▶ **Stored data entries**

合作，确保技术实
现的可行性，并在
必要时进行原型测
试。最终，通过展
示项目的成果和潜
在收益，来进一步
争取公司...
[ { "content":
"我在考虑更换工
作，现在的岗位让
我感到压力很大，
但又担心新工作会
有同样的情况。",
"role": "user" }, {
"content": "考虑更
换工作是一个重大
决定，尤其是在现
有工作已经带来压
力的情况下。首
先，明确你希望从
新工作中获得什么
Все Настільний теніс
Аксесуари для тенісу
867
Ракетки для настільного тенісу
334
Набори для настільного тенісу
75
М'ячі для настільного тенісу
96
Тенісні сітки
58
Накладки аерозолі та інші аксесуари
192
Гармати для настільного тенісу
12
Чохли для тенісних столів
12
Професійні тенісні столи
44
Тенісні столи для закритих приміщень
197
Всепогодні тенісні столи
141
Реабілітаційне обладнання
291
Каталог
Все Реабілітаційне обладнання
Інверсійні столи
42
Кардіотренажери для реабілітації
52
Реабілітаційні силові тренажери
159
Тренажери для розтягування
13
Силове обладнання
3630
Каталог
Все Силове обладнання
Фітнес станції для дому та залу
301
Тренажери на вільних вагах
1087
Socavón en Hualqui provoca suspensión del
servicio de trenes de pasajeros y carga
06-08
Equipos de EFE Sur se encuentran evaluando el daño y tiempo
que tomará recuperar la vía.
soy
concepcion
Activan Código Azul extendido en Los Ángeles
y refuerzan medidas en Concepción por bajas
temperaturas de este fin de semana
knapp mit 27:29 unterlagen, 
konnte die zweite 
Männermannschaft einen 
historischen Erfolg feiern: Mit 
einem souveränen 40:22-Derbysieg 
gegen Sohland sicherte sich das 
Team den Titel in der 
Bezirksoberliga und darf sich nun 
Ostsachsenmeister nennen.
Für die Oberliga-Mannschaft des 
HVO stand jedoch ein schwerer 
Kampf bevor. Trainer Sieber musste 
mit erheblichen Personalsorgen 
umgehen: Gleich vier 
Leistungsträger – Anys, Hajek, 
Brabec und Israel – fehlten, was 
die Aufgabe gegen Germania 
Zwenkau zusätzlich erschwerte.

▶ **Problem details**
From the records above, copy each line that contains the word "gegen".

▶ **Exercise answer**
gegen Sohland sicherte sich das 
die Aufgabe gegen Germania 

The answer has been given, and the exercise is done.